Well, not everyone is getting married
Romantic tales from The Drawing Book's back pages
Hi friends! It’s time for some more comics from my old journal, The Drawing Book. Over the past few months (ten months, I think!!), I’ve been sharing these old sketchbook pages on a weekly-ish basis. This weekly ritual is a fun excuse for me to look back and remember adventures both good and bad, as I make my way along a mostly-chronological journey through the old days when I was a flight attendant trying to figure out how I fit into my new home base and my old hometown of Calgary.
I’d been flying for about two years, and I was twenty-five years old, when it suddenly felt like all my friends were getting married!
I wasn’t exactly jealous. Getting married wasn’t even on my radar. Back then, I wasn’t even sure whether I wanted a steady partner, or which gender they should be, if I did. But I think I was a bit jealous of the way my friends felt certain about what (and who) they wanted.
On new year’s eve, 1999, I had a layover in London. I stayed over with an old friend who’d just gotten engaged. The bride- and groom-to-be had pretty different ideas about how they’d spend their honeymoon, which made for some fun sketches. I was pretty sleepy on the flight back to Calgary the next day (but luckily, so were most of the passengers).
Instead of getting married, I was thinking of a song about getting your heart broken. It’s sung by Katisha, the (ridiculous but still kind of cool) would-be villain from Gilbert & Sullivan’s comic opera The Mikado. I’ve always loved that music - like Katisha, it’s kind of ridiculous but also cool. As I mention on this page, I’d also drawn Katisha (singing a different, but also great, song) on one of the earliest pages of the first drawing book (she’s on the last page of that long post).
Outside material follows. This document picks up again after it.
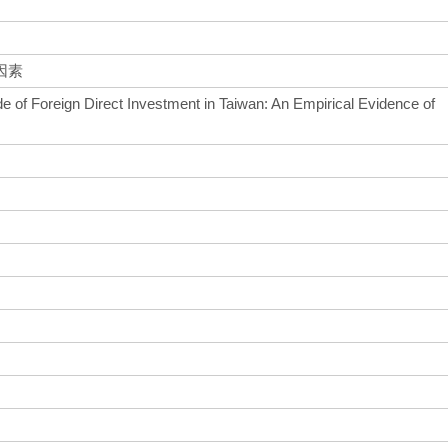
因素
 of Foreign Direct Investment in Taiwan: An Empirical Evidence of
Katisha sings a song about how she’s been betrayed by the man she loved. (You can hear the song in this 1987 performance of The Mikado. It’s at 1:02, about halfway through.) This was a lot closer to the way I was feeling those days. Instead of getting married like all my friends, I had plunged into the world of dating. I made lots of foolish choices, but learned some good things, too. I drew myself on a boat catching fish in a net… I wonder how those men would feel about having been depicted as fish?
A note about that last page: “Fearing not I’d become my enemy in the instant that I preach” is a quote from the great Bob Dylan song My Back Pages.
(And one more note: If you look at that 1987 performance of The Mikado about one minute before Katisha’s song (at 1:01) you can hear the song about the fish in the sea. Also, Eric Idle is in that performance - now that’s cool!!)
“I did another crazy thing”
Instead of settling down, I was out having adventures! The next pages feature sketches from a spontaneous trip I took to Paris…
That last page mentions “the stories of Pietro” - stories that my dad used to tell. I recently shared an essay I wrote about my dad after he passed away (ten years ago). The original, longer version of that essay (published on my old blog) mentions his Pietro stories, too.
Indications that I am healthy
Maybe one of the reasons I wasn’t thinking about getting married, back when I kept this sketchbook, was because I’d been dealing with some mental health challenges. As this page shows, I was starting to feel like things were getting better! But, of course, there were ups and downs…
Although I tried to write with humour in the old drawing book, making fun of my own foolish exploits, sometimes things still got me down. Maybe, deep inside, I was wishing for that steady, settled state all those marrying friends of mine had found. On this last page, I wrote about how I was finding solace sitting in my parents’ old house.
This page mentions the things that were “helping to heal me”:
Corbu, my dog (I wrote about her in this Drawing Book newsletter about a trip to the Arctic)
My mom (I have written lots of comics about her. There’s part of one, in this previous newsletter about my family)
And music. The music of Dar Williams, Jeff Black, and “Rhett’s live ‘96 recording of My Back Pages.” Shout out to Rhett, a Bob Dylan fan I met in Dayton, Ohio (as depicted in this comic), who sent me a bootleg CD with what is still my favourite version of that great Dylan song.
Where is that CD? I still have it… I listened to it, not too long ago! I was going to put a photo of it in here, but I’ve combed my house and it still eludes me. But I’m pretty sure the song I was listening to, back then, was this live version from a show in Atlanta, which luckily is also on the amazing Bobserve website.
That’s it for now. Whether you’re married, unmarried, catching men like fish in a net, or just sitting at your parents’ house trying to make sense of it all, I hope you have good people and good music to help get you through! Thanks for sharing the old drawing book with me this week!